WHAT YOU NEED TO DO:
Return every row line that contains the string "parte", matching case exactly.

TASK INPUT:
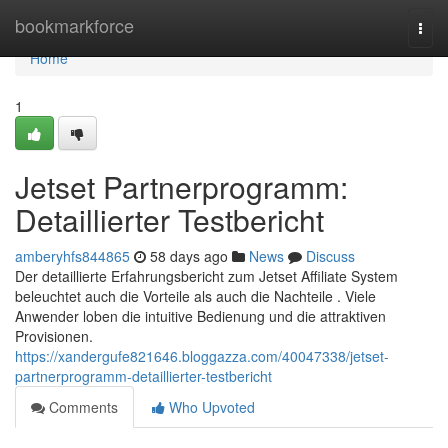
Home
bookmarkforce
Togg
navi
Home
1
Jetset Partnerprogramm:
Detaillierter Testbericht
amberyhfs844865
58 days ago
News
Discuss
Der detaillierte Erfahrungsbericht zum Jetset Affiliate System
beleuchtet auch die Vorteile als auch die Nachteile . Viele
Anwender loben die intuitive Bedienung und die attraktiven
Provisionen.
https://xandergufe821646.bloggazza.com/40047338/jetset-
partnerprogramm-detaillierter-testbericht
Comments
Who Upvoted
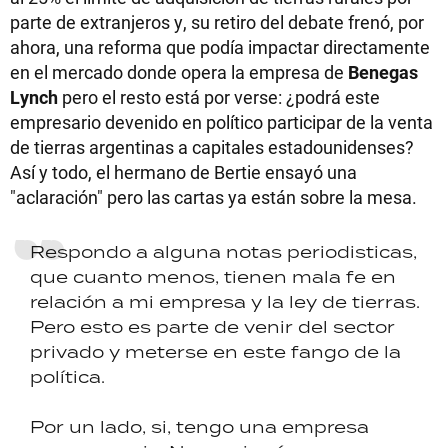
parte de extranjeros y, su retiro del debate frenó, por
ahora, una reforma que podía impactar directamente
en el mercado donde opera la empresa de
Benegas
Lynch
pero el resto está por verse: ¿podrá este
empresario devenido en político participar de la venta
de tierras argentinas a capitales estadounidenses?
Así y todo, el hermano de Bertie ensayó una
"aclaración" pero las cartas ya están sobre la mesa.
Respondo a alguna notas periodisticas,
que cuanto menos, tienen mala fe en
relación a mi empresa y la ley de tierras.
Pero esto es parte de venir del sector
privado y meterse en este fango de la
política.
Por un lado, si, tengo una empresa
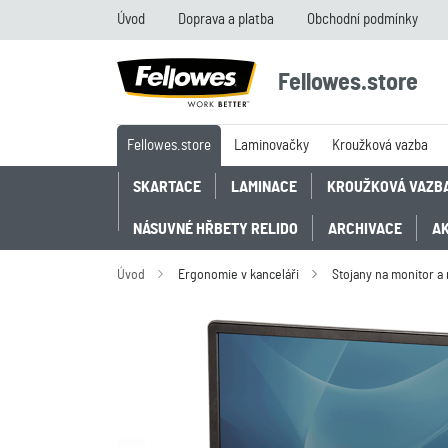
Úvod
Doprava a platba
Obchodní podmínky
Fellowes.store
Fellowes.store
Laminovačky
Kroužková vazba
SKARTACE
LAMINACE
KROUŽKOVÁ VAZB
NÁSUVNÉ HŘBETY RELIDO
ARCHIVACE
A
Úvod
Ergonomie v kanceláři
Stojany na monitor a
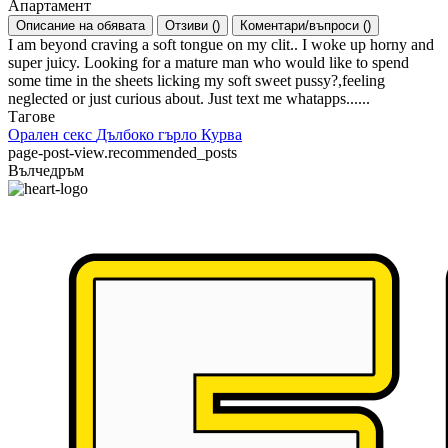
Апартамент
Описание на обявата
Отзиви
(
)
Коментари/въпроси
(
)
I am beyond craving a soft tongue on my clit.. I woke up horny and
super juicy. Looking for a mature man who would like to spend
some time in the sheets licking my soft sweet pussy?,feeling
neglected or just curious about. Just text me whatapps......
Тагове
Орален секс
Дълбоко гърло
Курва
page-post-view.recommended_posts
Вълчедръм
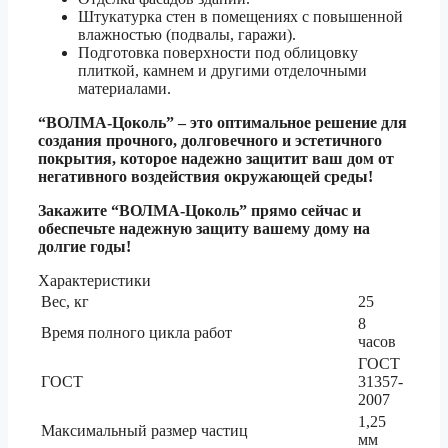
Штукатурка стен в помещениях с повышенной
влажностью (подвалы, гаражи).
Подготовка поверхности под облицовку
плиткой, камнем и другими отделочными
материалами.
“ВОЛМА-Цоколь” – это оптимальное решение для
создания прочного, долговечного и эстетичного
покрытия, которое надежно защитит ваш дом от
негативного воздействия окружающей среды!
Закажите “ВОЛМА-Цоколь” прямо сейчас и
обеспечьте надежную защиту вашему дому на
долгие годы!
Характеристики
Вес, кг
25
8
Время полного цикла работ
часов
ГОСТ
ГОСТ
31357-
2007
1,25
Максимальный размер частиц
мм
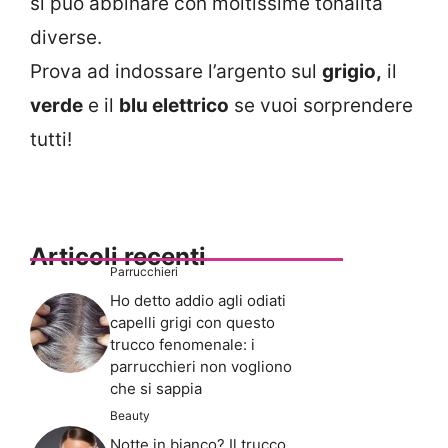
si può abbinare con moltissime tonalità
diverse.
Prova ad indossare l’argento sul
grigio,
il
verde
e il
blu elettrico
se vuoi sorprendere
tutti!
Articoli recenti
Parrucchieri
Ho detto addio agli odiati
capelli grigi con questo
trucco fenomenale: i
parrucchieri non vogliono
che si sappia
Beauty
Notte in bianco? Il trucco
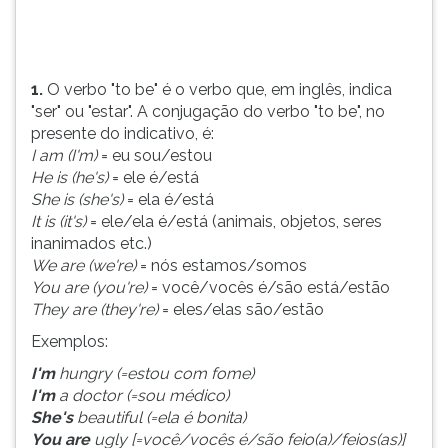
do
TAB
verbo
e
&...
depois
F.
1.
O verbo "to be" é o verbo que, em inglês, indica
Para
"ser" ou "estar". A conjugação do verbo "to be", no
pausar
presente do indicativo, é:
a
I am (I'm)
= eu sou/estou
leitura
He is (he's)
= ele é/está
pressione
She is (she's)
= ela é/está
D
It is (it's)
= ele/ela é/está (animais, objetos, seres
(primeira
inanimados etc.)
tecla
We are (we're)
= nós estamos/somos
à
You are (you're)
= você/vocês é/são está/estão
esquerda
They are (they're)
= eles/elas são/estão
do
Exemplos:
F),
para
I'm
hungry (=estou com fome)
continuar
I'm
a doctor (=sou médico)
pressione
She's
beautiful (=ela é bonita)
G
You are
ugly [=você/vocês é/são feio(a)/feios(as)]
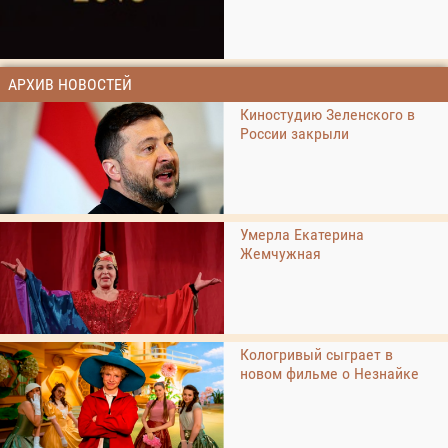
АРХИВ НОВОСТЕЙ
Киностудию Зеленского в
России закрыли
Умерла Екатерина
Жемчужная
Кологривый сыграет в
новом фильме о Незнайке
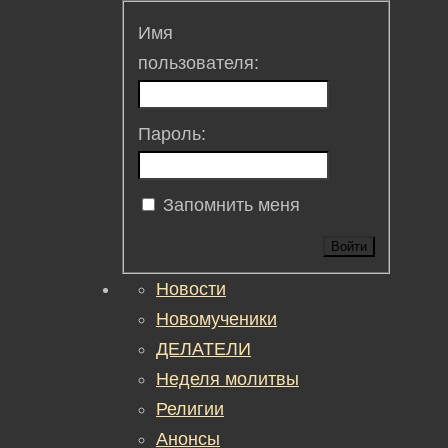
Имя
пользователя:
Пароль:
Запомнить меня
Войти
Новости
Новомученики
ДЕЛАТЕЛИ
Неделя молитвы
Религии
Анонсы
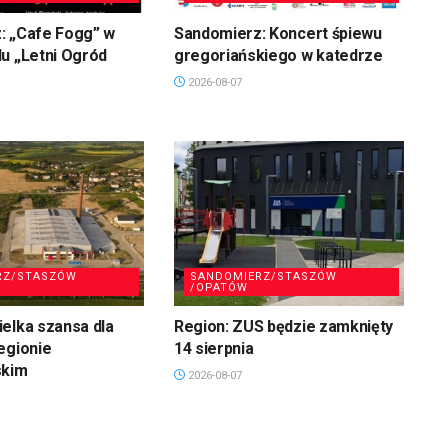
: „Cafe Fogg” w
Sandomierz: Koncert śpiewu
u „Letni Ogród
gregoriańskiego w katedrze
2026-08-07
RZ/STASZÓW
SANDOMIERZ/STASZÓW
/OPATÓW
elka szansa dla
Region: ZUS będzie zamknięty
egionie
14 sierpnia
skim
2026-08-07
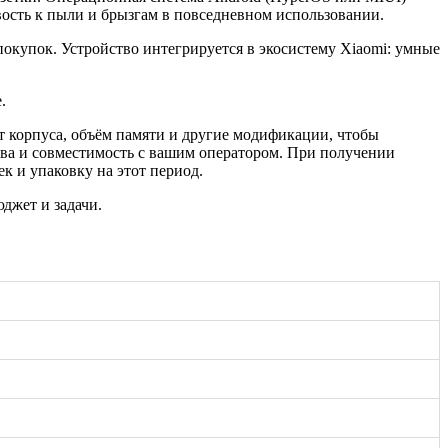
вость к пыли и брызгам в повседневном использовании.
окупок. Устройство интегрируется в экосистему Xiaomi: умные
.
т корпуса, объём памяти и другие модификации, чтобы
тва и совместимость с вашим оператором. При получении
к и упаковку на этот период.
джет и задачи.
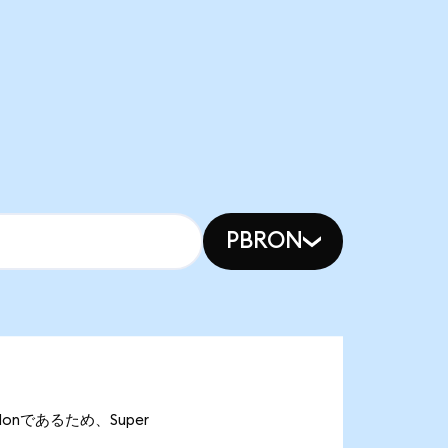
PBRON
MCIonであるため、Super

RESULT OF THE TASK:
parte de extranjeros y, su retiro del debate frenó, por
Pero esto es parte de venir del sector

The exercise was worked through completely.